Embraer: proposta de Imposto Seletivo pode encarecer aeronaves em cerca de 6,5%

Trader Iniciante - RedaçãoTrader Iniciante - RedaçãoAções25 minutos atrás7 Visualizações

A proposta de regulamentação do Imposto Seletivo pode aumentar em cerca de 6,5% o custo de compra de aeronaves no Brasil se as isenções e reduções tributárias atuais não forem mantidas. O alerta foi feito pelo gerente de Relações Institucionais da Embraer (EMBJ3), Daniel Bassani, na quarta-feira, 8, durante uma reunião do setor na sede do Ministério de Portos e Aeroportos, em Brasília (DF).

A preocupação da fabricante se concentra na regra de transição discutida pelo governo federal. Essa regra utilizaria a alíquota do Imposto sobre Produtos Industrializados (IPI) como referência enquanto o modelo definitivo do novo tributo não estiver definido.

O aumento apontado por Bassani, portanto, depende do tratamento que será dado aos benefícios tributários existentes nessa etapa. Segundo o executivo, se eles não forem reproduzidos, a compra de aeronaves poderá sofrer uma elevação imediata da carga de impostos.

Transição tributária preocupa diferentes segmentos da aviação

Bassani afirmou que uma parcela expressiva da aviação brasileira tem redução ou isenção de IPI. Esses tratamentos abrangem a aviação comercial, a aviação de defesa, a aviação agrícola e as operações de táxi aéreo.

Na reunião convocada para discutir o tema, o executivo ressaltou o peso que a mudança poderia ter sobre as aquisições: “Você vai acrescentar um imposto novo, aumentando do dia para a noite em 6,5% o custo de aquisição de aeronaves, que é um custo muito significativo”.

Para a Embraer, esse possível acréscimo se insere em um cenário de pressão crescente sobre os custos das companhias aéreas.
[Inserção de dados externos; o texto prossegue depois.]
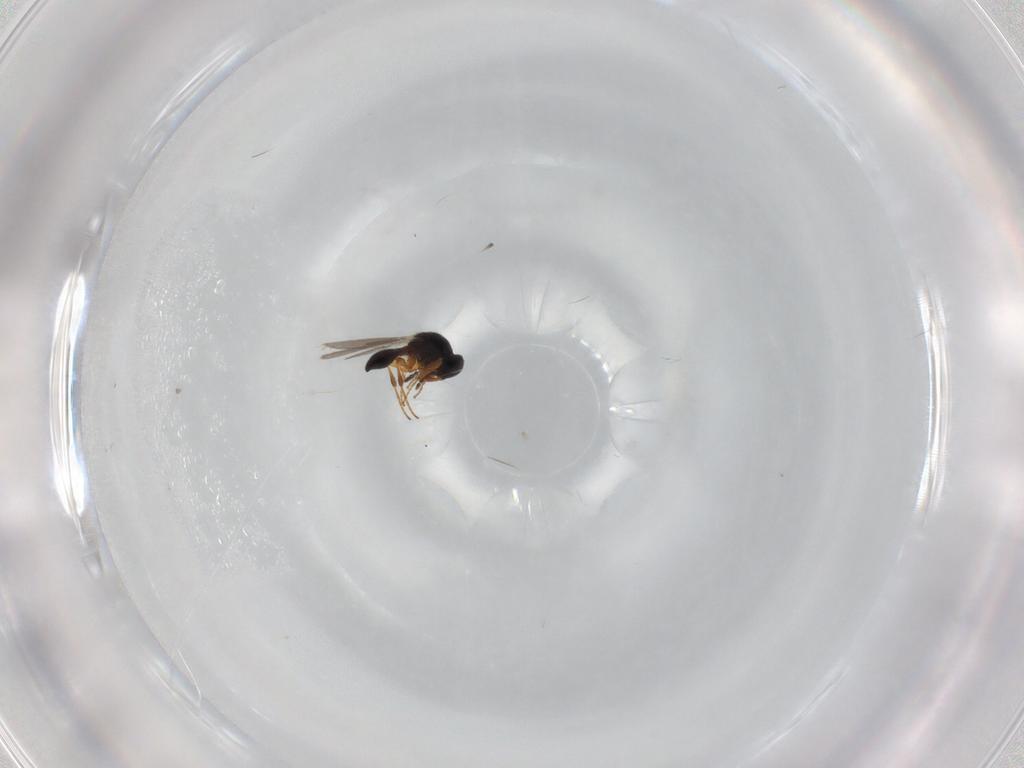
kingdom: Animalia
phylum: Arthropoda
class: Insecta
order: Hymenoptera
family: Platygastridae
A fabricante destacou que o setor trabalha com margens reduzidas, enfrenta gastos maiores com combustível e está exposto às oscilações do câmbio.

Embraer defende benefícios vinculados à eficiência ambiental

Além da preservação dos tratamentos tributários na transição, Bassani defendeu a inclusão de critérios ambientais na regulamentação do Imposto Seletivo. A proposta defendida pelo executivo é permitir redução ou isenção do imposto para aeronaves mais eficientes.
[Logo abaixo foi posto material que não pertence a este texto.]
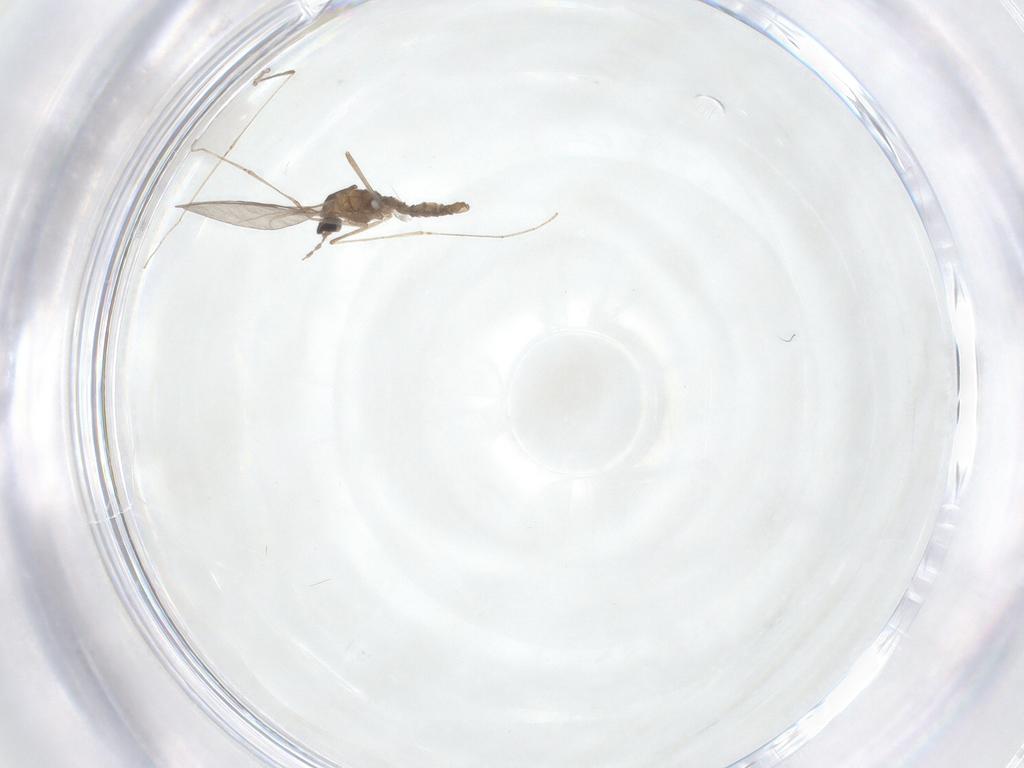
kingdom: Animalia
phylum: Arthropoda
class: Insecta
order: Diptera
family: Cecidomyiidae
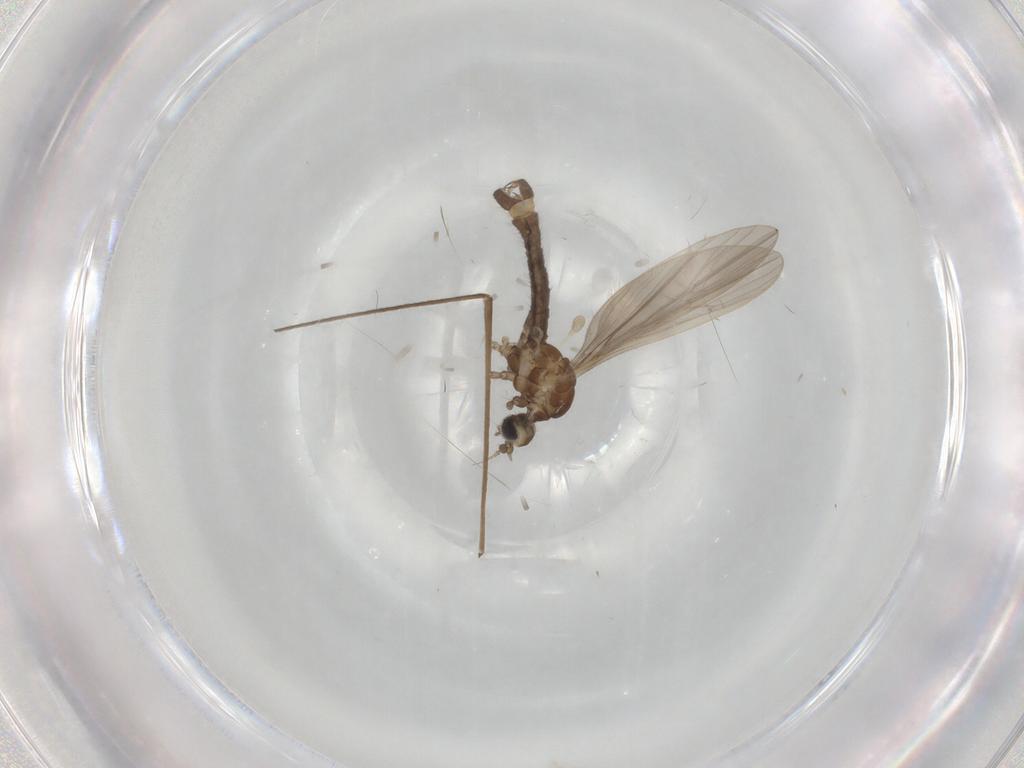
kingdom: Animalia
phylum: Arthropoda
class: Insecta
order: Diptera
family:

A empresa apontou quatro grupos que poderiam receber esse tratamento:

  • Aeronaves elétricas;
  • Modelos que cumpram os padrões mais recentes de emissões da Organização da Aviação Civil Internacional (OACI);
  • Aeronaves certificadas para operar com combustíveis sustentáveis;
  • Aeronaves leves com baixo impacto ambiental.